Goldman Sachs has been questioned by chiefs of rivals Bear Stearns and Lehman Brothers about speculation that the securities firm had a role in putting pressure on their firms' stocks, the Wall Street Journal said on Wednesday citing people familiar with their talk.
Alan Schwartz, who headed Bear Stearns when it collapsed in March, has asked Goldman CEO Lloyd Blankfein whether there was any truth to talk that in the days preceding Bear Stearns's fall, traders in Goldman's London office manipulated the struggling firm's stock, the paper said.
Lehman Brothers CEO Richard Fuld Jr., whose firm's shares also have been battered, has also spoken with Blankfein.
The Lehman chief also contacted traders he felt may have been bad-mouthing his stock, the paper said.
Spreading rumors one knows to be false with the intention of manipulating a public company's price is illegal.
The U.S. Securities and Exchange Commission has been investigating whether investors have looked to profit by spreading rumors to push down Lehman and Bear shares.

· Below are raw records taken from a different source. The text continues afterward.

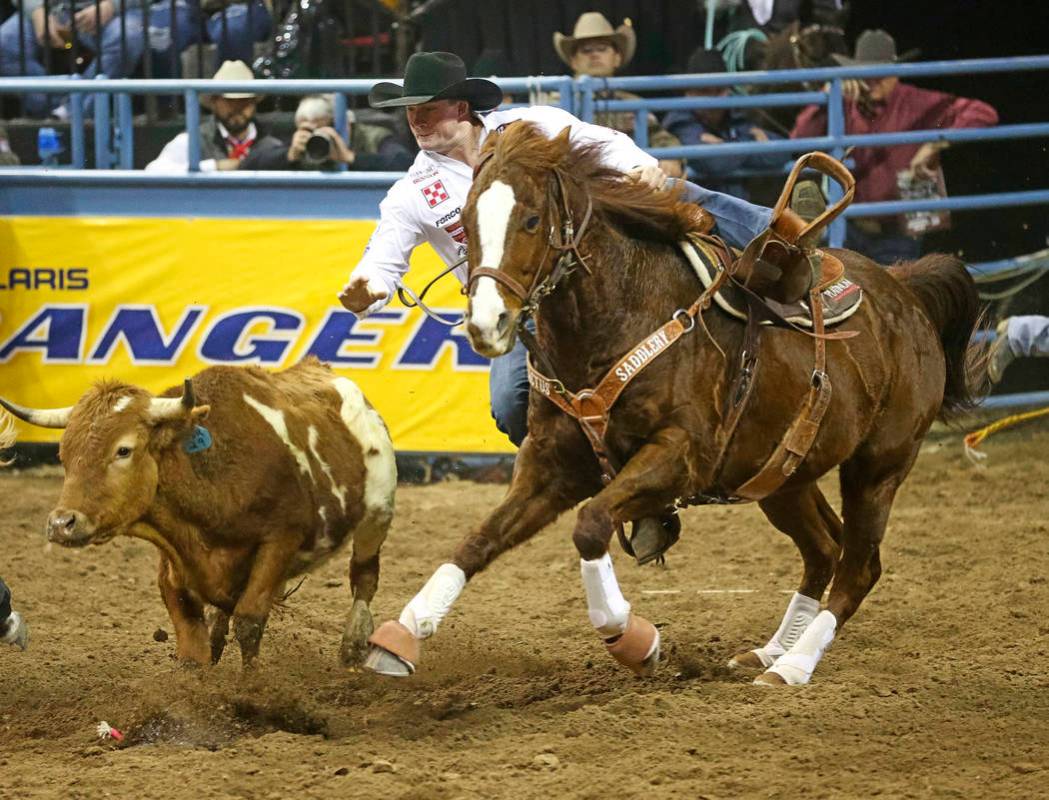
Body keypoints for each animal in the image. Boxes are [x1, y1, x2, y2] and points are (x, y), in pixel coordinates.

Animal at [362, 125, 981, 687]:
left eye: (533, 220)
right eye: (464, 222)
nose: (487, 324)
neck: (622, 316)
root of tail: (906, 290)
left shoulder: (681, 456)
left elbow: (590, 525)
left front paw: (630, 637)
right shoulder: (552, 466)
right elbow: (479, 539)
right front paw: (402, 632)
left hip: (879, 466)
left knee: (859, 565)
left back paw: (794, 666)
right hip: (781, 475)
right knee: (824, 549)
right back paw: (769, 652)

Goldman , which strongly denied wrongdoing, never altered its terms for doing business with Bear even as lenders pulled their financing and some trading partners retreated during the troubled securities firm's struggles in early March, the paper said citing a Goldman spokesman.

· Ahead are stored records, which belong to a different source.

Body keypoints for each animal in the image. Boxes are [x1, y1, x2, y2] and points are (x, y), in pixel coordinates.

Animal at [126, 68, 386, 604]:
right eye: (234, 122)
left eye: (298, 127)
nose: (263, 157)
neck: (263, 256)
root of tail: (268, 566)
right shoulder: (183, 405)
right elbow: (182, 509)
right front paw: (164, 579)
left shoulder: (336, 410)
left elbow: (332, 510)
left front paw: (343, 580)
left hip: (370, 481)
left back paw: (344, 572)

Earlier this year, JPMorgan Chase acquired Bear Stearns for a fire-sale price, after the latter collapsed under the weight of the credit crisis and suffered the equivalent of a bank run.
In the weeks before Bear reached its initial deal to sell itself, Goldman Sachs International, which encompasses the firm's European trading units, was one of the most-active parties in trading securities known as credit default swaps that it had bought from or sold to Bear, the paper said citing trading documents involved in a regulatory probe into the collapse.
The documents show that a handful of other prominent firms cut their exposures to Bear Stearns, including Chicago hedge fund Citadel Investment Group and New York hedge fund Paulson, which is run by a Bear Stearns alumnus.
Goldman, Lehman, Citadel and Paulson could not be immediately reached for comment.